Problem statement:
Could you return each line of the material that has "wall" in it?

Working data:
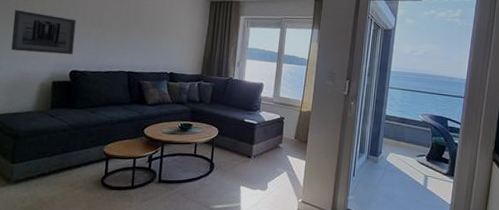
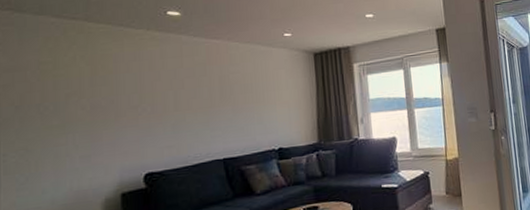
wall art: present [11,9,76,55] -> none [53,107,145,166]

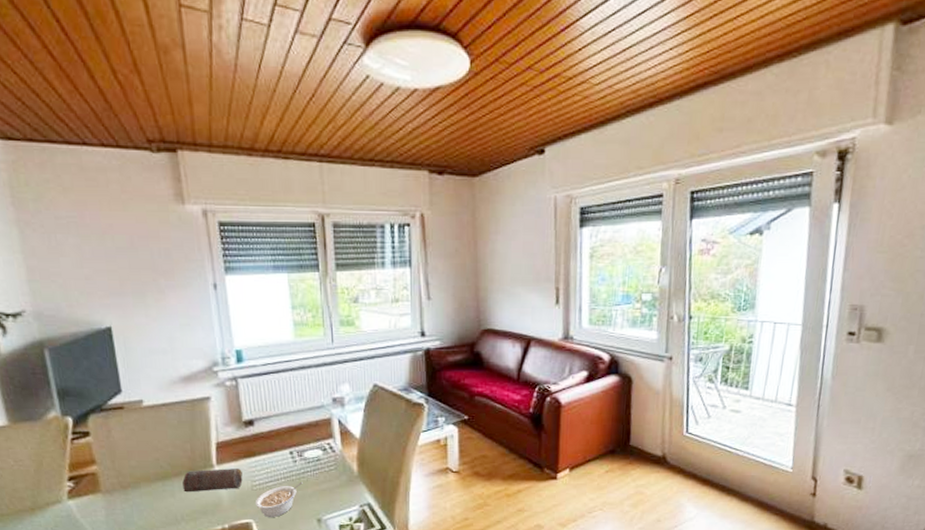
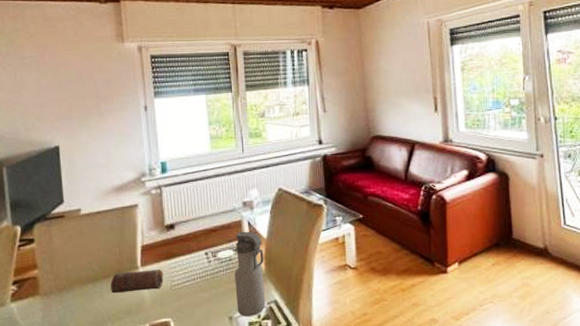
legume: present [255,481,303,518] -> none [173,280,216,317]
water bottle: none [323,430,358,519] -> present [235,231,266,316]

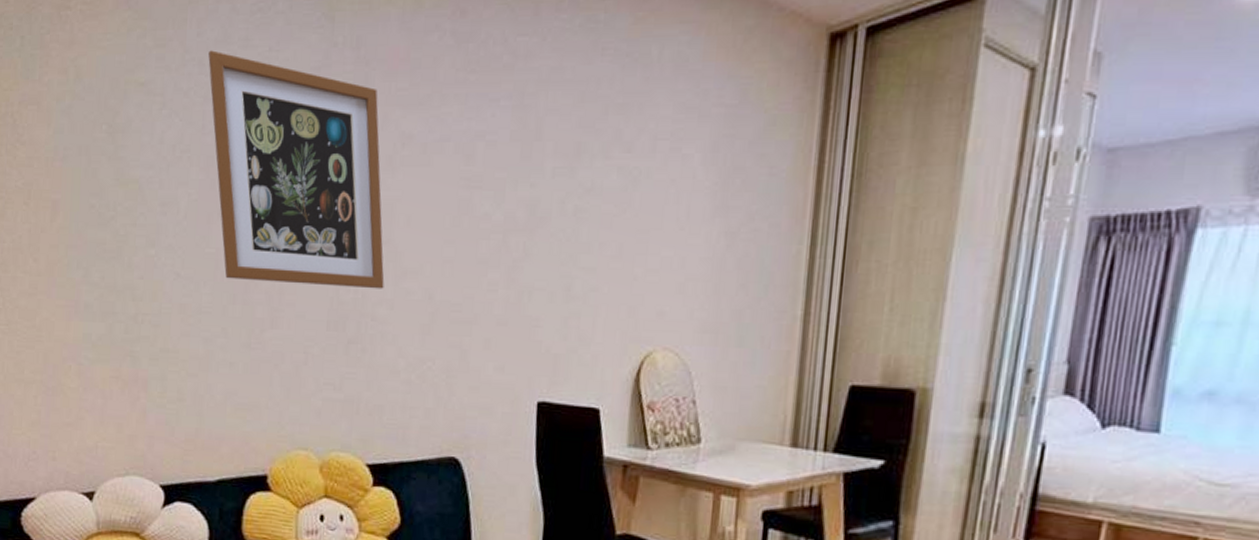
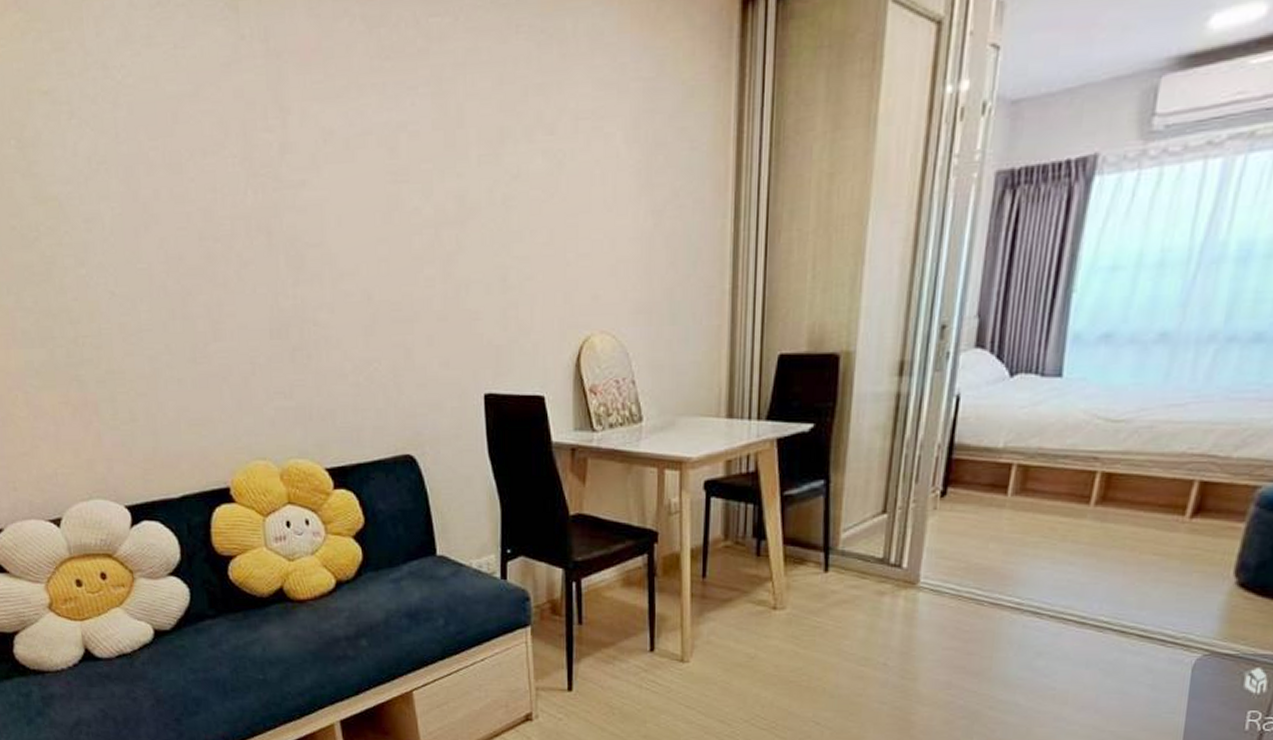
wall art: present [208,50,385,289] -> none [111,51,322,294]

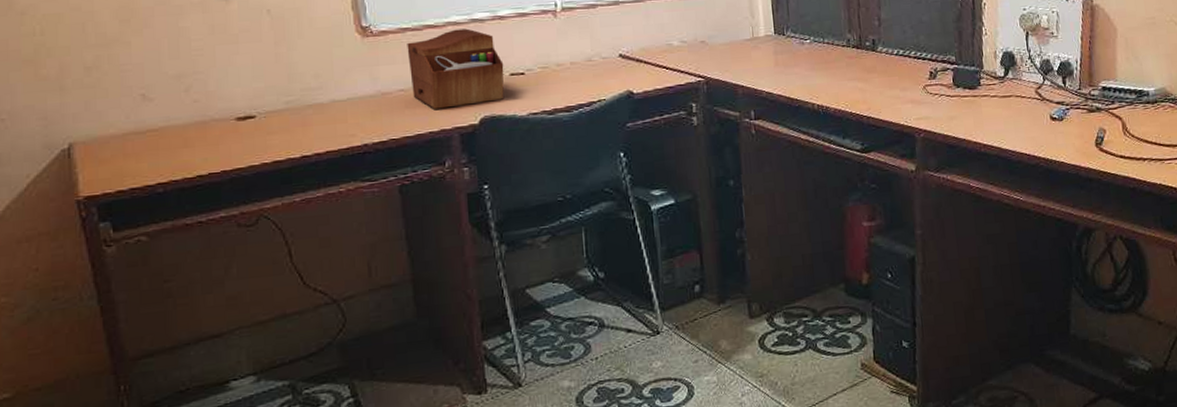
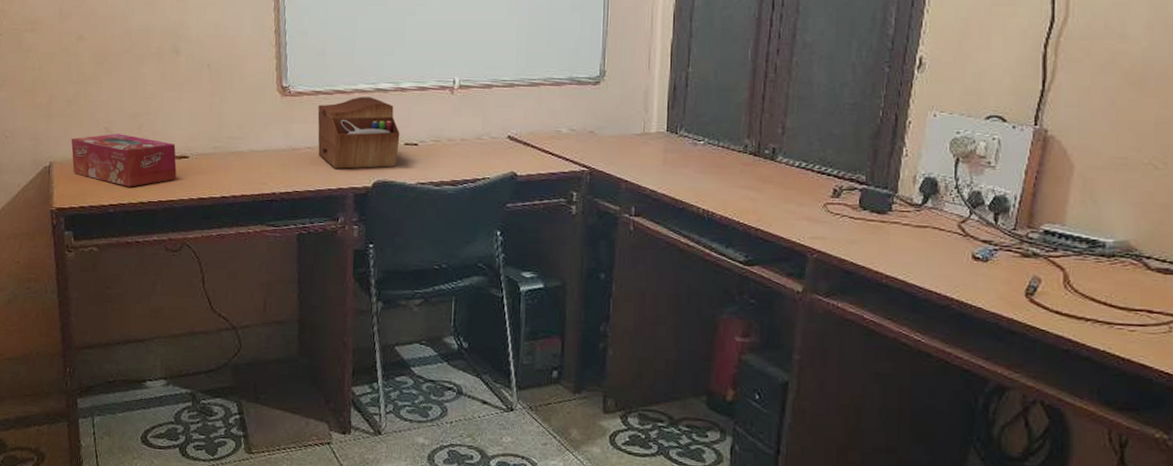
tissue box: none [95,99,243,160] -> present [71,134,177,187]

Your solution:
wall art: present [11,9,76,55] -> none [53,107,145,166]
wall art: present [208,50,385,289] -> none [111,51,322,294]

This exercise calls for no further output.